▸ **TO DO**:
Begin at the line containing "6 Ai ← BitSlice(q,i)" in the entries below and end at the line containing "Definition 7 (Dominance"; transcribe that range exactly and nothing outside it.

▸ **SOURCE DATA**:

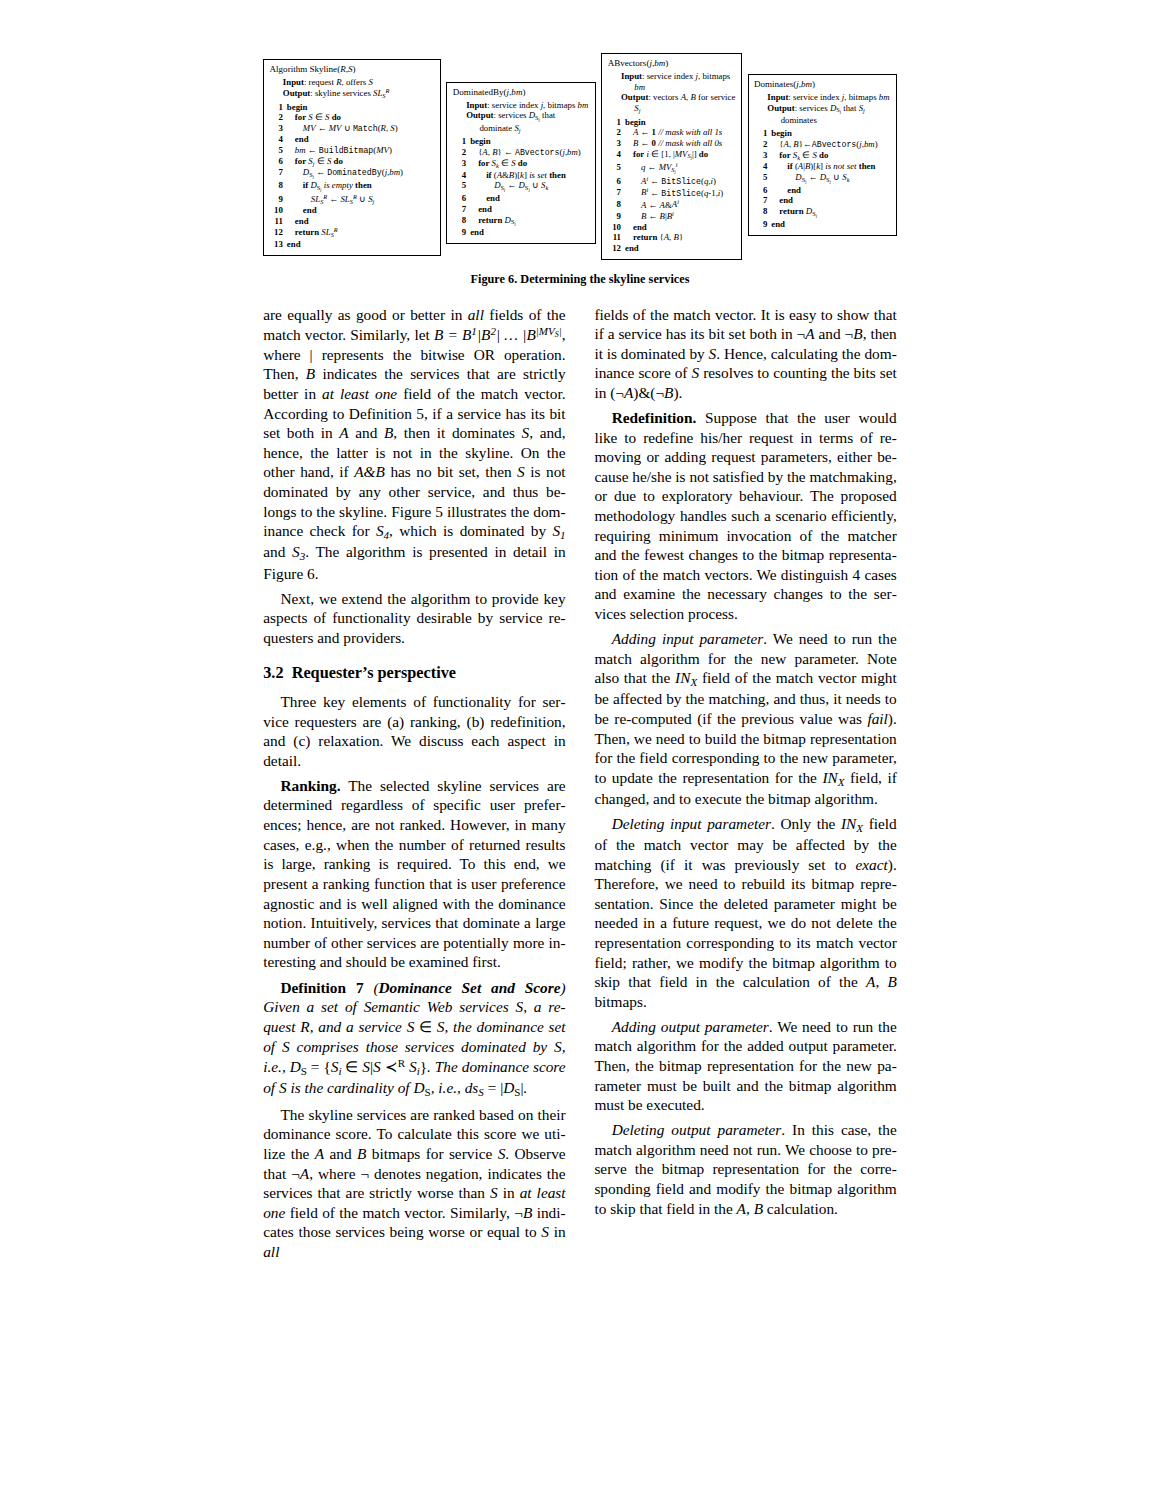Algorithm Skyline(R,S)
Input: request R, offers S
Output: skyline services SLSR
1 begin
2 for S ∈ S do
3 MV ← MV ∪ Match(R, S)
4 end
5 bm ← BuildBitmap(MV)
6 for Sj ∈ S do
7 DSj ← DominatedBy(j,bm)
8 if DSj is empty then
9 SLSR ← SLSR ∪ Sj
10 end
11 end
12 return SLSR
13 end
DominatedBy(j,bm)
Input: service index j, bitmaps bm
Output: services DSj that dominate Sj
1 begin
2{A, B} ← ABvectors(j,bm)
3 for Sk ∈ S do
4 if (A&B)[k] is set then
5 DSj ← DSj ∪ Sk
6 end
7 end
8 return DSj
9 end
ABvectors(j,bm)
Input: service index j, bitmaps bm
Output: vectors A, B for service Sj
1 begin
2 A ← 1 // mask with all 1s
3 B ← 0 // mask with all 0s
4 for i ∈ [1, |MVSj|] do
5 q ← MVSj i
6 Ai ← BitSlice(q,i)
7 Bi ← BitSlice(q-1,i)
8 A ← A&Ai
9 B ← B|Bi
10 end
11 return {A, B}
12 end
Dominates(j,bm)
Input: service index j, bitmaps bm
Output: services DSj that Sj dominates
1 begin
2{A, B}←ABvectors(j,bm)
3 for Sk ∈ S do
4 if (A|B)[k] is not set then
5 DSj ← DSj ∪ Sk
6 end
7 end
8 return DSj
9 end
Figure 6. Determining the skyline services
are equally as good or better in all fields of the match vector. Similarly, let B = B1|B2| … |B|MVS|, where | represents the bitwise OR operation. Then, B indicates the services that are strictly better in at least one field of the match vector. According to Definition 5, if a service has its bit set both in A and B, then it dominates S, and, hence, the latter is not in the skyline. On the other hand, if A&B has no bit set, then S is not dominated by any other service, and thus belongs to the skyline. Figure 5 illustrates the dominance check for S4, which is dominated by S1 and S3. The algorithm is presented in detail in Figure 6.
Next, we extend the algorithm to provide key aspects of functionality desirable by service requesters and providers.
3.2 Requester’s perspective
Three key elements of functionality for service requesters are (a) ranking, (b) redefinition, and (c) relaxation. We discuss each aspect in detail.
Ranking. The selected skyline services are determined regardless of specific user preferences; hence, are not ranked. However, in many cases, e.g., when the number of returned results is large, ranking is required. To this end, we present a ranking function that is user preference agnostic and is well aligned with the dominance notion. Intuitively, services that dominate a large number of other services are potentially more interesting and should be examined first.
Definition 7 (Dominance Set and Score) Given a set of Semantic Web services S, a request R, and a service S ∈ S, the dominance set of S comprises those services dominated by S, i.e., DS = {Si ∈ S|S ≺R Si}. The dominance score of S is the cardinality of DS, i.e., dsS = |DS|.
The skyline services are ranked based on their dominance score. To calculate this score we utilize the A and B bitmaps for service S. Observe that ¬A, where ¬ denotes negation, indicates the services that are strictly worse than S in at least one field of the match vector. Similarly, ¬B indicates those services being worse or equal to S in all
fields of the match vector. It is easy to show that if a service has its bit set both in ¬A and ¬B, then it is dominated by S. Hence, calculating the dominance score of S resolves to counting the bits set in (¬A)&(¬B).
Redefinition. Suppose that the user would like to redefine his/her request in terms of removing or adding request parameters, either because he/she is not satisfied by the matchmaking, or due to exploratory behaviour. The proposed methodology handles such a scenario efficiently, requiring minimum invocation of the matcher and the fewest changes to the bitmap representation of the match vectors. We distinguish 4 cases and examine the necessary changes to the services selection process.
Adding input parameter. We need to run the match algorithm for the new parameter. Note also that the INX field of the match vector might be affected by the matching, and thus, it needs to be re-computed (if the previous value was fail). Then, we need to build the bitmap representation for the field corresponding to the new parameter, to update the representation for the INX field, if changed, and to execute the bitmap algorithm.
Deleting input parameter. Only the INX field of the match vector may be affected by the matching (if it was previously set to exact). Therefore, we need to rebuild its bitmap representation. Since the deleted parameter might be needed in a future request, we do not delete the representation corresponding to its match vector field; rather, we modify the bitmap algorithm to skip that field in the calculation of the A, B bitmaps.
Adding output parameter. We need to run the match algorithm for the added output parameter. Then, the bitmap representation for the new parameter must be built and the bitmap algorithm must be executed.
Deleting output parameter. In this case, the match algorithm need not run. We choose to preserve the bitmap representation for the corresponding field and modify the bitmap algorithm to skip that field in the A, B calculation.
* * *
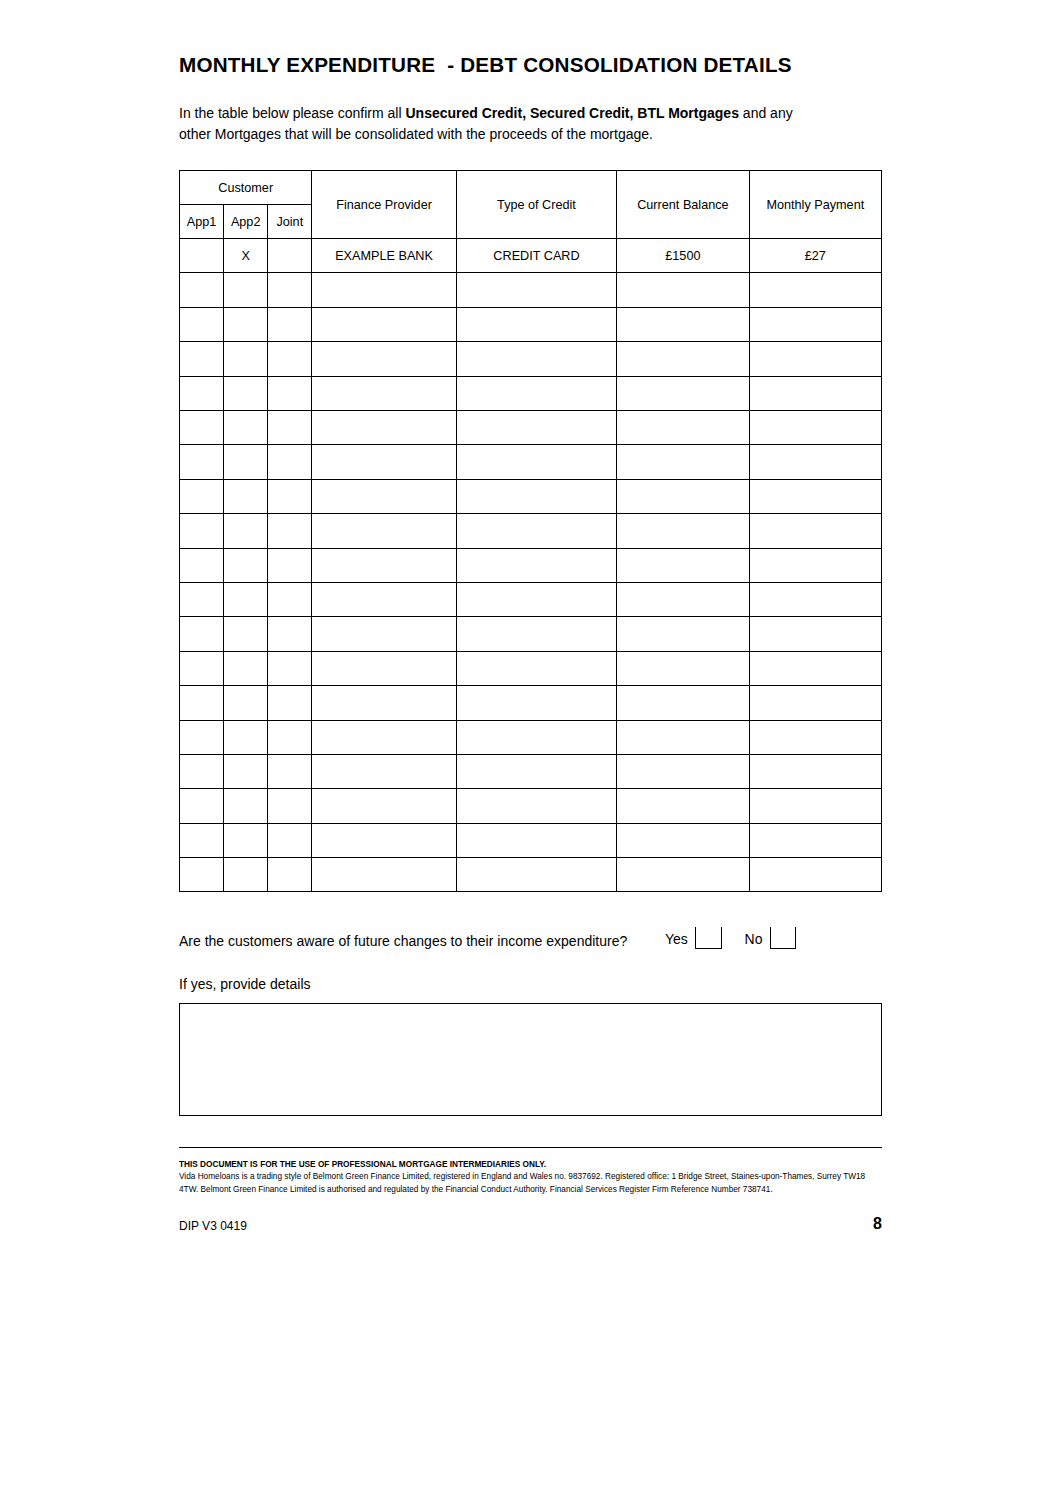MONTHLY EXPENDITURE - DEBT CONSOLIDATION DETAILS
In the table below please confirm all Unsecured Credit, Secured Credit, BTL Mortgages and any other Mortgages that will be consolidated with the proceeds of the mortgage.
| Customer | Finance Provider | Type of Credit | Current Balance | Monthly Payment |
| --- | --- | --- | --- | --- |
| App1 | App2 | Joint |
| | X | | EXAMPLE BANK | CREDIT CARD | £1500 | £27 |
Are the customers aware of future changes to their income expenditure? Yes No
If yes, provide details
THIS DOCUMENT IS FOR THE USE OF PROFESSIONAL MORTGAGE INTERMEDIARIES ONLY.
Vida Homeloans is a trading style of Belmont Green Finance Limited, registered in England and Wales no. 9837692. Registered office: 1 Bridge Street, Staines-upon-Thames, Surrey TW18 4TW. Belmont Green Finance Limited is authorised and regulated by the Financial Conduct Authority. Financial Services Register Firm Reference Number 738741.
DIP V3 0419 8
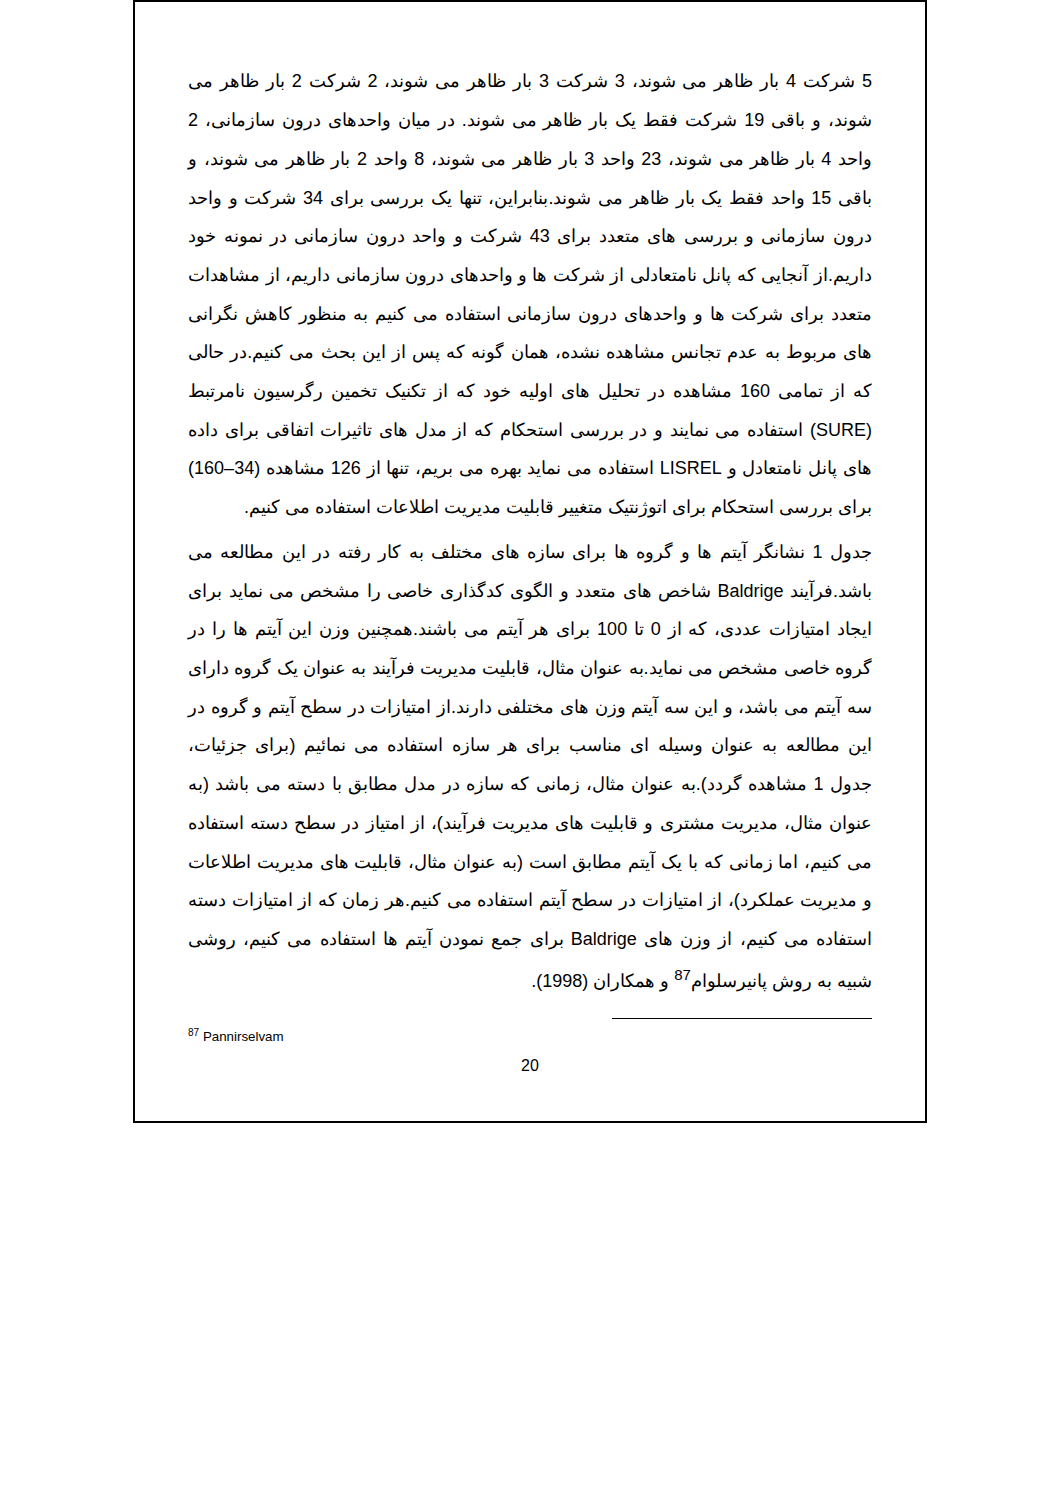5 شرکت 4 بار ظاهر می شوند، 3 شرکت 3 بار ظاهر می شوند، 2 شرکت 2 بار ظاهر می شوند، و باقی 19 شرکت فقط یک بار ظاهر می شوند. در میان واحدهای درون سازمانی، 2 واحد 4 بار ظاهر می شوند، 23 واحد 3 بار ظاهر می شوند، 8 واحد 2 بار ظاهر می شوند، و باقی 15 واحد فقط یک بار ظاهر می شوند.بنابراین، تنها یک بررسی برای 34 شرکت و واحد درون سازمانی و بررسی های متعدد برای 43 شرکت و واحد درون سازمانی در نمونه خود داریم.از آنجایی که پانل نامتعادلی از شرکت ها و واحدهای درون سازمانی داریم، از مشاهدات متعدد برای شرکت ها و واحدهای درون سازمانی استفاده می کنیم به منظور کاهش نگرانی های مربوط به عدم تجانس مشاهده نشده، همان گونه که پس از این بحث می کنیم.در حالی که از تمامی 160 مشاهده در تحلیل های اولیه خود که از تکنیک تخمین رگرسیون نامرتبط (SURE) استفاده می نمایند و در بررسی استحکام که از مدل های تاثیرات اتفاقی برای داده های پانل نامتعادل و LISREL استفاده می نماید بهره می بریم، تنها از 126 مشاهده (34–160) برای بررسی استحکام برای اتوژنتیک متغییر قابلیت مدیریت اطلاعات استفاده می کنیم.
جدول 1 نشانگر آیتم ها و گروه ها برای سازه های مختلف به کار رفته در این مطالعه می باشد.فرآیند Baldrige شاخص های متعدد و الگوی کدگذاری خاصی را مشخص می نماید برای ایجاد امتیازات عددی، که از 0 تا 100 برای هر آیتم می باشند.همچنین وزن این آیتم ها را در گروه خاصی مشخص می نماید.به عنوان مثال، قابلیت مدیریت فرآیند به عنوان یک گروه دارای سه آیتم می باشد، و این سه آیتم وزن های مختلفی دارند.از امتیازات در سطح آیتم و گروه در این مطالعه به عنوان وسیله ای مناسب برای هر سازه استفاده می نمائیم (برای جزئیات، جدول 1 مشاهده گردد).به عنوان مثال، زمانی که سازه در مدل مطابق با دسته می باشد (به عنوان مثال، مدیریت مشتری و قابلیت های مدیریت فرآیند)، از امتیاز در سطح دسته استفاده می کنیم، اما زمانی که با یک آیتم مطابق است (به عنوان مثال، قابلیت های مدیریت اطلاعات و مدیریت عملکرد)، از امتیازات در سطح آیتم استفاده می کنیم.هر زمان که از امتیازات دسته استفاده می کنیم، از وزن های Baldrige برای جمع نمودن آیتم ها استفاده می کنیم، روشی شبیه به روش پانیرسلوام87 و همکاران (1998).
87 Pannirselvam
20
==
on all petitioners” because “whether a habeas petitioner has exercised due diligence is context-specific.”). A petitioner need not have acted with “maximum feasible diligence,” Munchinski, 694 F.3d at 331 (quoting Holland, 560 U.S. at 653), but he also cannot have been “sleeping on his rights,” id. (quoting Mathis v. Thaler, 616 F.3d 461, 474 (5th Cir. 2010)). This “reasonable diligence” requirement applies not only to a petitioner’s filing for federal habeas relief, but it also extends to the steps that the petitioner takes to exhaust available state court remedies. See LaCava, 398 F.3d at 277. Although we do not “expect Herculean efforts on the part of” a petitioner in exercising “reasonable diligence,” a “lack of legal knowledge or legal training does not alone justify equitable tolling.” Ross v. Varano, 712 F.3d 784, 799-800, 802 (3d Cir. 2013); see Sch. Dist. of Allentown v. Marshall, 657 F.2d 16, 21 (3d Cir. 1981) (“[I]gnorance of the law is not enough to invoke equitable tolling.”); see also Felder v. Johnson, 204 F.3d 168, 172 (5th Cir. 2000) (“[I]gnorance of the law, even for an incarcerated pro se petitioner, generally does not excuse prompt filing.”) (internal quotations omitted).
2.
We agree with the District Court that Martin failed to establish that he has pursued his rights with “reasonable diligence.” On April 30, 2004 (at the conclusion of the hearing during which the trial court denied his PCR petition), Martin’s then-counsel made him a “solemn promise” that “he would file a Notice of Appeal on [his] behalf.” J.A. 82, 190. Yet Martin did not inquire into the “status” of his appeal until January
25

▸ **SOLUTION**:
6 Ai ← BitSlice(q,i)
7 Bi ← BitSlice(q-1,i)
8 A ← A&Ai
9 B ← B|Bi
10 end
11 return {A, B}
12 end
Dominates(j,bm)
Input: service index j, bitmaps bm
Output: services DSj that Sj dominates
1 begin
2{A, B}←ABvectors(j,bm)
3 for Sk ∈ S do
4 if (A|B)[k] is not set then
5 DSj ← DSj ∪ Sk
6 end
7 end
8 return DSj
9 end
Figure 6. Determining the skyline services
are equally as good or better in all fields of the match vector. Similarly, let B = B1|B2| … |B|MVS|, where | represents the bitwise OR operation. Then, B indicates the services that are strictly better in at least one field of the match vector. According to Definition 5, if a service has its bit set both in A and B, then it dominates S, and, hence, the latter is not in the skyline. On the other hand, if A&B has no bit set, then S is not dominated by any other service, and thus belongs to the skyline. Figure 5 illustrates the dominance check for S4, which is dominated by S1 and S3. The algorithm is presented in detail in Figure 6.
Next, we extend the algorithm to provide key aspects of functionality desirable by service requesters and providers.
3.2 Requester’s perspective
Three key elements of functionality for service requesters are (a) ranking, (b) redefinition, and (c) relaxation. We discuss each aspect in detail.
Ranking. The selected skyline services are determined regardless of specific user preferences; hence, are not ranked. However, in many cases, e.g., when the number of returned results is large, ranking is required. To this end, we present a ranking function that is user preference agnostic and is well aligned with the dominance notion. Intuitively, services that dominate a large number of other services are potentially more interesting and should be examined first.
Definition 7 (Dominance Set and Score) Given a set of Semantic Web services S, a request R, and a service S ∈ S, the dominance set of S comprises those services dominated by S, i.e., DS = {Si ∈ S|S ≺R Si}. The dominance score of S is the cardinality of DS, i.e., dsS = |DS|.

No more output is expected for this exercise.